Her structure showed that the glycoprotein has two parts. She compared the shape to an ice cream cone and a scoop of ice cream. A subunit called GP2 forms the cone, and the GP1 subunit sits on top. They work together when they encounter a host cell. GP1 binds to a host cell receptor, and GP2 starts the fusion process to enter that cell.
The new structure also showed a long structure hanging off the side of GP1—like a drip of melting ice cream running down the cone. This “drip” holds the two subunits together in their pre-fusion state.
Zooming in even closer, Hastie discovered that three of the GP1-GP2 pairs come together like a tripod. This arrangement appears to be unique to Lassa virus. Other viruses, such as influenza and HIV, also have three-part proteins (called trimers) at this site, but their subunits come together to form a pole, not a tripod.
“It was great to see exactly how Lassa was different from other viruses,” said Hastie, 10 years after starting the project. “It was a tremendous relief to finally have the structure.”
This tripod arrangement offers a path for vaccine design. The scientists found that 90 percent of the effective antibodies in Lassa patients targeted the spot where the three GP subunits came together. These antibodies locked the subunits together, preventing the virus from gearing up to enter a host cell.
A future vaccine would likely have the greatest chance of success if it could trigger the body to produce antibodies to target the same site.
Ollmann Saphire couldn’t be prouder of her former student and long-time collaborator. She explained that Hastie accomplished something unique in structural biology. “TSRI has an institutional expertise in understanding viral structures and antibodies—and in designing vaccines,” said Ollmann Saphire. “This study goes even further. The research started from scratch with the native, wild-type viruses in patients in a remote clinic—and went all the way to developing a basis for vaccine design.
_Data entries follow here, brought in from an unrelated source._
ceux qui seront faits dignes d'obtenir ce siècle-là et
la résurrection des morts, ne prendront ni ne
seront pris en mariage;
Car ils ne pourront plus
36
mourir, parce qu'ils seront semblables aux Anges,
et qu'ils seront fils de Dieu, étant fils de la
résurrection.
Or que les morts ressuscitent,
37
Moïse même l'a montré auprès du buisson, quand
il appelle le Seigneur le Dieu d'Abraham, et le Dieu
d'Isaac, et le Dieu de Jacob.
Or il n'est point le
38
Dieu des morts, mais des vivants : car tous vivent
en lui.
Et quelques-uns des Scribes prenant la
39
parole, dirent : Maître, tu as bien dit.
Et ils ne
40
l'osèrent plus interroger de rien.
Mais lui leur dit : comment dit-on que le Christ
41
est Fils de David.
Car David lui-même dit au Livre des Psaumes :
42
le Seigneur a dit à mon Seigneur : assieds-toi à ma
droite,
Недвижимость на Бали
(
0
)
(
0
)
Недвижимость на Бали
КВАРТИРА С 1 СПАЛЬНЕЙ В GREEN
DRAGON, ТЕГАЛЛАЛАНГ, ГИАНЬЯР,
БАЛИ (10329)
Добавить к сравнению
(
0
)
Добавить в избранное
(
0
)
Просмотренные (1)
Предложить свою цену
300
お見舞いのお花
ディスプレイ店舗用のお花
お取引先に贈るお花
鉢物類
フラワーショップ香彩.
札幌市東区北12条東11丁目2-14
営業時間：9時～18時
And the work was done almost entirely by one woman.”
The next step is to test a vaccine that will prompt the immune system to target Lassa’s glycoprotein. “There’s a tremendous global interest,” Ollmann Saphire said. “I think the world woke up when they saw the scale of the Ebola outbreak.”
As director of the Viral Hemorrhagic Fever Immunotherapeutic Consortium, Ollmann Saphire is already coordinating with her partners at Tulane and Kenema to bring a vaccine to patients.
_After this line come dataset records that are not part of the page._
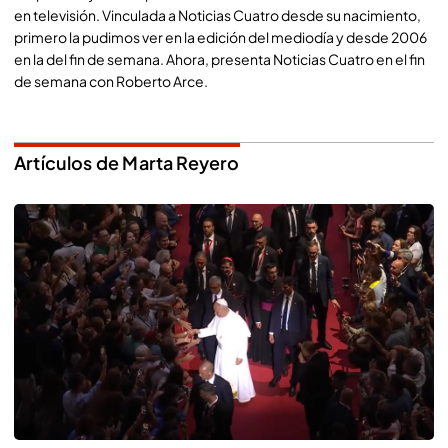
en televisión. Vinculada a Noticias Cuatro desde su nacimiento,
primero la pudimos ver en la edición del mediodía y desde 2006
en la del fin de semana. Ahora, presenta Noticias Cuatro en el fin
de semana con Roberto Arce.
Artículos de Marta Reyero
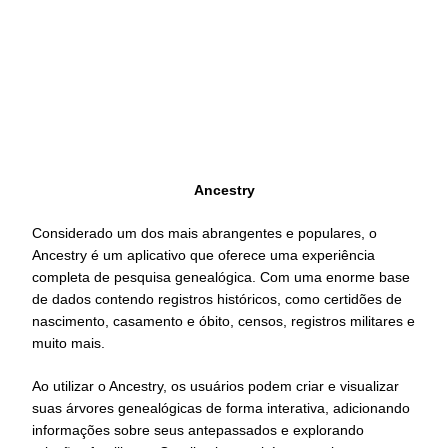
Ancestry
Considerado um dos mais abrangentes e populares, o
Ancestry é um aplicativo que oferece uma experiência
completa de pesquisa genealógica. Com uma enorme base
de dados contendo registros históricos, como certidões de
nascimento, casamento e óbito, censos, registros militares e
muito mais.
Ao utilizar o Ancestry, os usuários podem criar e visualizar
suas árvores genealógicas de forma interativa, adicionando
informações sobre seus antepassados e explorando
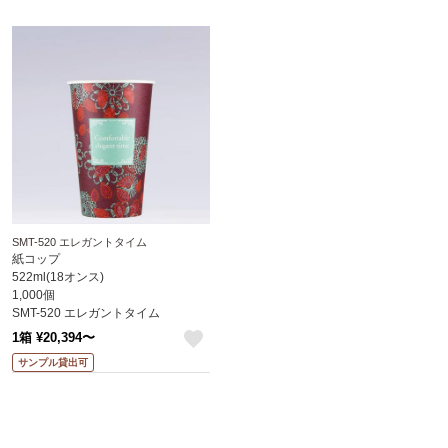
SMT-520 エレガントタイム
紙コップ
522ml(18オンス)
1,000個
SMT-520 エレガントタイム
1箱 ¥20,394〜
like
サンプル貸出可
The Coalition for Epidemic Preparedness Innovations (CEPI), an international collaboration that includes the Wellcome Trust and the World Health Organization as partners has recently named a vaccine for Lassa virus as one of its top three priorities. “The community is keenly interested in making a Lassa vaccine, and we think we have the best template to do that,” said Ollmann Saphire.
She added that with Hastie’s techniques for solving arenavirus structures, researchers can now get a closer look at other hemorrhagic fever viruses, which cause death, neurological diseases and even birth defects around the world.
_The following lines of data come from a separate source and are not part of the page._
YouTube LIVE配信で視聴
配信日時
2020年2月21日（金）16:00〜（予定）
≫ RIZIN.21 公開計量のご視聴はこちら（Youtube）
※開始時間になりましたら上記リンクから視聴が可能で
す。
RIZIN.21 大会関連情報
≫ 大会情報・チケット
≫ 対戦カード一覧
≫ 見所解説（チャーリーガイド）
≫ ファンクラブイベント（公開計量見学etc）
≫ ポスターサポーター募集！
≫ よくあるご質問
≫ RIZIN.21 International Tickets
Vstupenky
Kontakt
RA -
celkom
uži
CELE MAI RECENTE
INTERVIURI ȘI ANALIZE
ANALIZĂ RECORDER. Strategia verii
Structural biology has recently opened new doors in vaccine design, the researchers explained. Efforts to stabilize the surface protein of HIV-1 and respiratory syncytial virus, for example, are also leading to improved immunogens that can be recognized by the most potent antibodies. Ollmann Saphire added that the Department of Energy-supported beamlines, such as 12-2 at the Stanford Synchrotron Radiation Lightsource (SSRL), which provided the x-ray beam used to finally determine the Lassa virus glycoprotein structure, and recent detector upgrades are essential for on-going advances in structural biology.
In addition to Ollmann Saphire and Hastie, authors of the study, “Structural basis for antibody-mediated neutralization of Lassa virus,” were Michelle A. Zandonatti of TSRI; James E. Robinson and Robert F. Garry of Tulane University; Lara M. Kleinfelter and Kartik Chandran of the Albert Einstein College of Medicine; and Megan L. Heinrich, Megan M. Rowland and Luis M. Branco of Zalgen Labs.
The study was supported by the National Institutes of Health (grants 1U19AI109762-01, R21 AI116112 and contract HHSC272200900049C) and an Investigators in Pathogenesis of Infectious Diseases Award from the Burroughs Wellcome Fund.